Remark 1: You can prove up to isometric homeomorphism that this space is unique: it actually verifies a universal property (I henceforth suppose that $X$ is a subset of $E$, hence $i$ being the canonical inclusion):

For every complete space $(F,\delta')$ and every uniform continuous map $$f:\ X\longrightarrow F$$ ther exists a unique map $$g:\ E\longrightarrow F$$ which is uniformly continuous and $g\big|_X=f$. You can use this to prove that the completion space $E$ is unique up to isomorphism. In fact you can go further and prove it is unique up to isometric isomorphism. This is classic metric topology.

Remark 2: You needed to see that $\mathbb R$ was complete in order to define $\delta$, but $\mathbb R$ is constructed in a similar way from $\mathbb Q$ (with its absolute value, inherited by the natural order on it)which is a problem: how do you define $\mathbb R$? Convergence? Cauchy sequences?

One way yu can do is consider only rational $\varepsilon$-s in you definitions. In a similar way you get a complete space, and that inherits a ring structure from $\mathbb Q$: for example you take two reals $x,y$ with representatives $(x_n),(y_n)$ and set $x+y$ to be the class of $(x_n+y_n)_n$. You also get an order: set $x,x_n,y,_n$ as in the last sentence. Then you set $$\begin{aligned} (x_n)_n > (y_n)_n\iff \exists \varepsilon \in \mathbb{Q}_{>0},\ \exists N\in \mathbb{N}, \text{ such that}\\ \forall m,n\geq N,\ x_m\geq \varepsilon +y_n \end{aligned}$$ This order relation is consistent with $\sim$ and thus you have a total order in $\mathbb R$.

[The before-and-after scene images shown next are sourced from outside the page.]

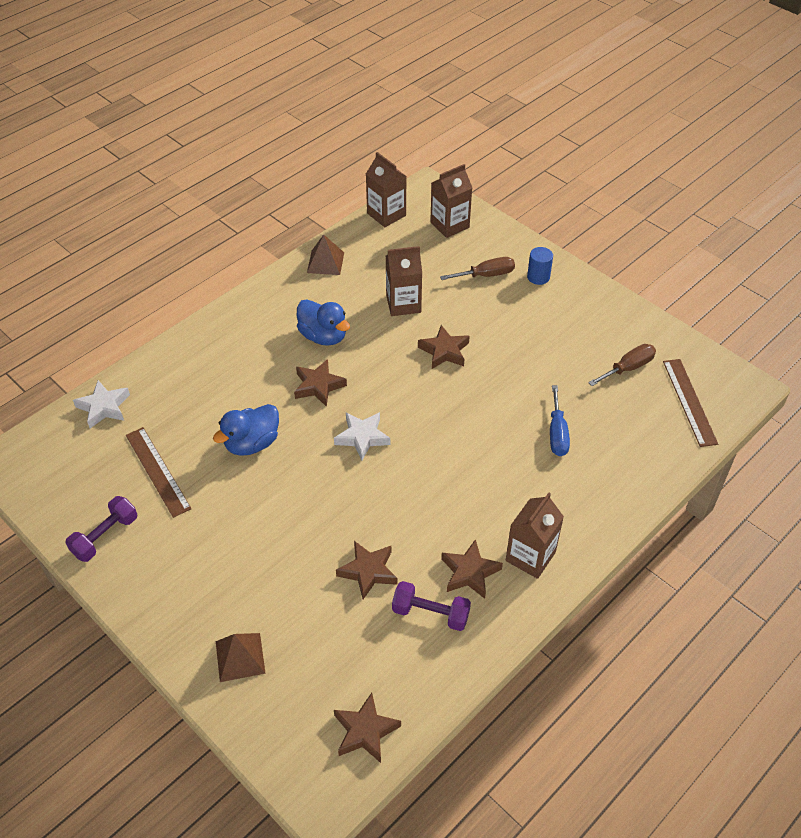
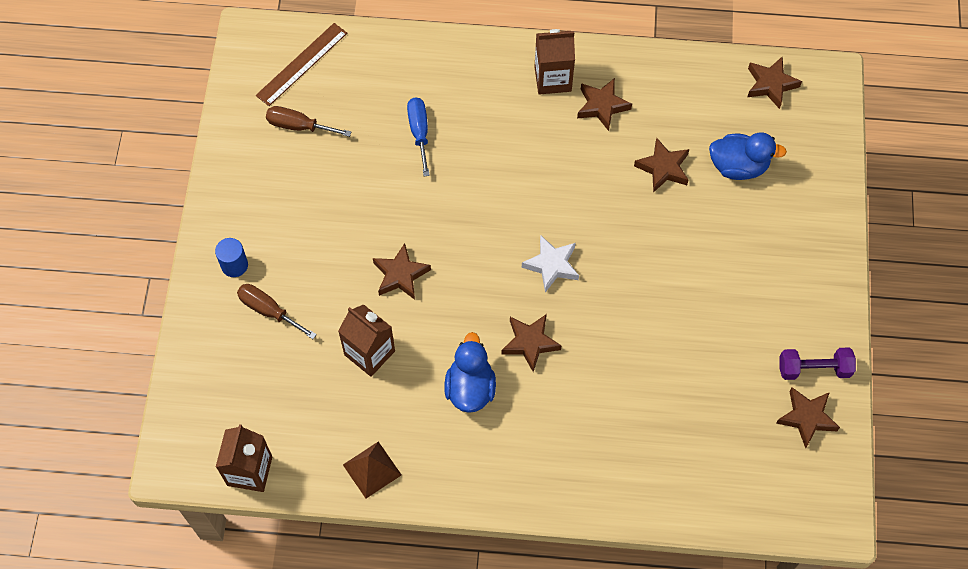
camera: 130 degrees left, 15 degrees up
(81, 501) = (806, 418): none -> brown star
(104, 407) = (714, 498): white star -> none
(158, 471) = (727, 388): brown ruler -> none
(240, 657) = (801, 194): brown pyramid -> none
(252, 443) = (635, 342): blue duck -> blue duck (738, 166)
(430, 613) = (656, 107): purple dumbbell -> none
(449, 225) = (217, 397): brown carton -> none
(557, 433) = (419, 132): blue screwdriver -> blue screwdriver turned 60 degrees counterclockwise

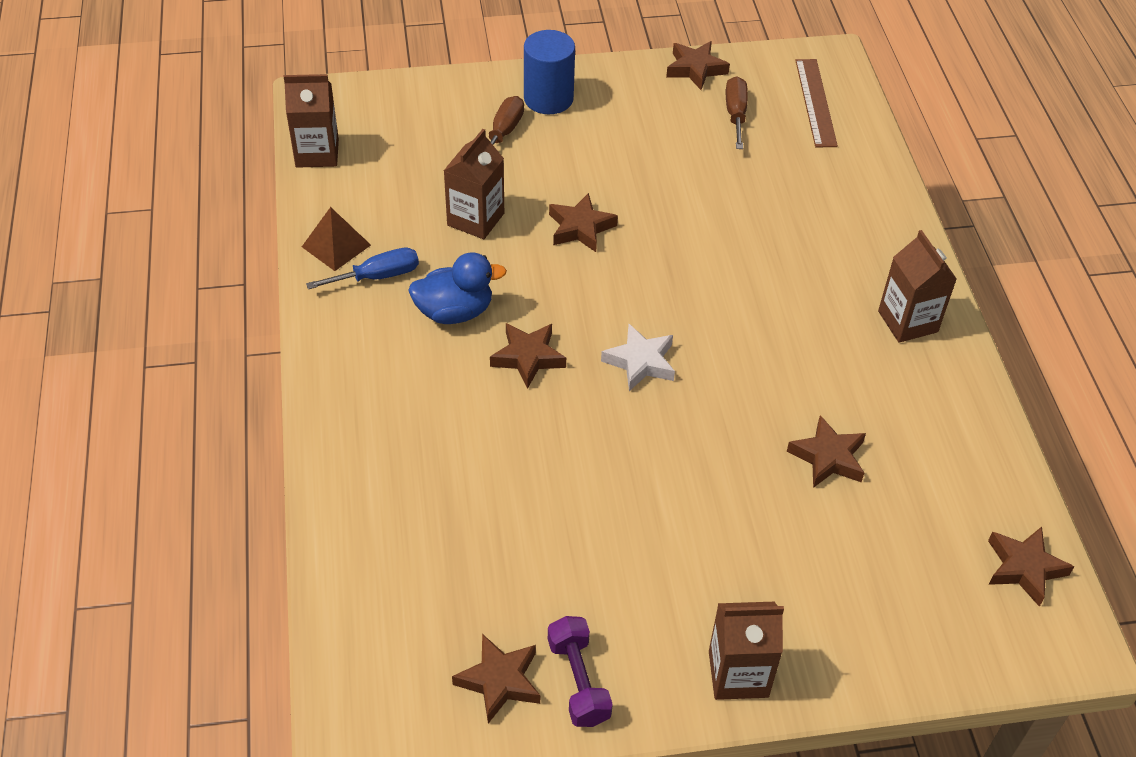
camera: 75 degrees right, 15 degrees down
(234, 265) = (548, 98): blue cylinder -> blue cylinder, size x1.66
(302, 64) = (815, 102): brown ruler -> brown ruler turned 60 degrees clockwise
(419, 132) = (772, 212): blue screwdriver -> blue screwdriver (378, 276)
(602, 106) = (892, 377): brown star -> brown star (695, 69)
(738, 166) = (869, 545): blue duck -> none
(822, 272) = (738, 674): none -> brown carton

Remark 3: this proceedure can be extended to metric topological groups, and you still obtain a topological group.

Remark 4: lastly, there is actually a much faster way to do this. You set $\mathcal{B}(X,\mathbb{R})$ the set of bounded functions on $X$. You put the norm: $$\| f\|_{\infty}=\sup_{x\in X} |f(x)|$$ You prove it to be a Banach space, then you embed $X$ in the following way: you fix $a\in X$ arbitrarly and let $$\begin{aligned} \varphi:\ X & \rightarrow \mathcal{B}(X,\mathbb{R})\\ x & \longmapsto \{\varphi_x\ :\ y\mapsto d(y,a)-d(y,x) \end{aligned}$$ You prove that it is an isometric embedding and then set $E$ to be the closure of $\varphi(X)$ in $\mathcal{B}(X,\mathbb{R})$. It is complete since it's a closed subspace of a complete space, and you have $\varphi(X)$ dense in it by definition.